TASK DESCRIPTION. Give back exactly the lines of the material below that start at the line containing "left front paw: (608, 452)" and end at the line containing "right shoulder: (284, 359)", and no others.

RECORDS SHOWN.
--- START ---
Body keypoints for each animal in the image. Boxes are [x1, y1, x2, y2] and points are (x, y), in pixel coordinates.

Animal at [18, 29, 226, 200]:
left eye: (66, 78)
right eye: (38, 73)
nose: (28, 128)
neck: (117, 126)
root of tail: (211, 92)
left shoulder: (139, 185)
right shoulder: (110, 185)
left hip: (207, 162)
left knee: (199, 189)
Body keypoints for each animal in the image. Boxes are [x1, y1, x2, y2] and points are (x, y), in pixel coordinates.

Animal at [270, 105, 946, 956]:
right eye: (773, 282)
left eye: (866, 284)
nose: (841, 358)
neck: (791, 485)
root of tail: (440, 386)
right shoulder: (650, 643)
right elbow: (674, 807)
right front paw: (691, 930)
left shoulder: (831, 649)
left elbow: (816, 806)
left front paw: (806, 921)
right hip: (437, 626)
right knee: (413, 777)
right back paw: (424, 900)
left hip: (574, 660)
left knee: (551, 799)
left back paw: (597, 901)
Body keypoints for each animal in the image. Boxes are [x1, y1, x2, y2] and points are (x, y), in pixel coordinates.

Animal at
--- END ---
--- START ---
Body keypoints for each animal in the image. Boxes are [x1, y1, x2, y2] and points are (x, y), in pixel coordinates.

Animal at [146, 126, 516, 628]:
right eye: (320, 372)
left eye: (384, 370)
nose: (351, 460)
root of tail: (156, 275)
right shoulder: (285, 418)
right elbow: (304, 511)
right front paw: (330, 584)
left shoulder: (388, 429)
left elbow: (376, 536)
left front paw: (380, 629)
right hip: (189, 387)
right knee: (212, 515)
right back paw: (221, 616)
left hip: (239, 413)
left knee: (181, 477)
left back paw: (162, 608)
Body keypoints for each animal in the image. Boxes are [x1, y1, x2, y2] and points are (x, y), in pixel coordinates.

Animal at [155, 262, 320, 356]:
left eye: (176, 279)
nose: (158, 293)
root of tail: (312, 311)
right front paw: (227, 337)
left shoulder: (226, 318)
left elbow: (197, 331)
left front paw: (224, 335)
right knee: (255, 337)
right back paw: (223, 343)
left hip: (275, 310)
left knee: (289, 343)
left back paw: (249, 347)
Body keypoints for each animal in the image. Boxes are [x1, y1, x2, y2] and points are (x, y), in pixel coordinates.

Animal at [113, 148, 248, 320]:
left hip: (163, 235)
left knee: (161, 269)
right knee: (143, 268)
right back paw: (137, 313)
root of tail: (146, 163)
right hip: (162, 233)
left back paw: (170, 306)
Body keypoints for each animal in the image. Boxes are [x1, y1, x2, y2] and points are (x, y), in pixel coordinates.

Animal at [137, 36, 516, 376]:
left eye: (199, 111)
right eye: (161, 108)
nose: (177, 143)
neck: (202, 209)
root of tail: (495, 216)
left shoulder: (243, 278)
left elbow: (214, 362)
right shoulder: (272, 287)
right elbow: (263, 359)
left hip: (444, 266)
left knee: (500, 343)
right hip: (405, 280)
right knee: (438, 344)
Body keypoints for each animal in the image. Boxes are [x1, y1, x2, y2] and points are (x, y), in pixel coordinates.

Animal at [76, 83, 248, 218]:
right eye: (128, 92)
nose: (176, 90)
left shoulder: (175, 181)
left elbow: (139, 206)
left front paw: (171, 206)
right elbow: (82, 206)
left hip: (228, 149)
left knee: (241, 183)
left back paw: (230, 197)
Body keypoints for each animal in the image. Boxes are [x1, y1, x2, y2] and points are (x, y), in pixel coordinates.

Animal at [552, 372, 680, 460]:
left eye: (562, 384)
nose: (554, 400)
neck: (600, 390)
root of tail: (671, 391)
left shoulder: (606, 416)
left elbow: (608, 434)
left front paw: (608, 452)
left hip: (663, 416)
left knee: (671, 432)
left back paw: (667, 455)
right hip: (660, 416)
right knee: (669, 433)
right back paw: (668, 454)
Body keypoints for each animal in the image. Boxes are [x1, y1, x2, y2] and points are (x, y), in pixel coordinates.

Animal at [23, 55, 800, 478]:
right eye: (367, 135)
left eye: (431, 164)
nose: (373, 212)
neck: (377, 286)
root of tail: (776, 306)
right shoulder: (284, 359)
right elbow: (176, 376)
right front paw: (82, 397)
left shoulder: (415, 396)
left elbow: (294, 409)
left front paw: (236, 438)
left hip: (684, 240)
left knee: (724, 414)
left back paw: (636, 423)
--- END ---
ANSWER.
left front paw: (608, 452)
left hip: (663, 416)
left knee: (671, 432)
left back paw: (667, 455)
right hip: (660, 416)
right knee: (669, 433)
right back paw: (668, 454)
Body keypoints for each animal in the image. Boxes are [x1, y1, x2, y2] and points are (x, y), in pixel coordinates.

Animal at [23, 55, 800, 478]:
right eye: (367, 135)
left eye: (431, 164)
nose: (373, 212)
neck: (377, 286)
root of tail: (776, 306)
right shoulder: (284, 359)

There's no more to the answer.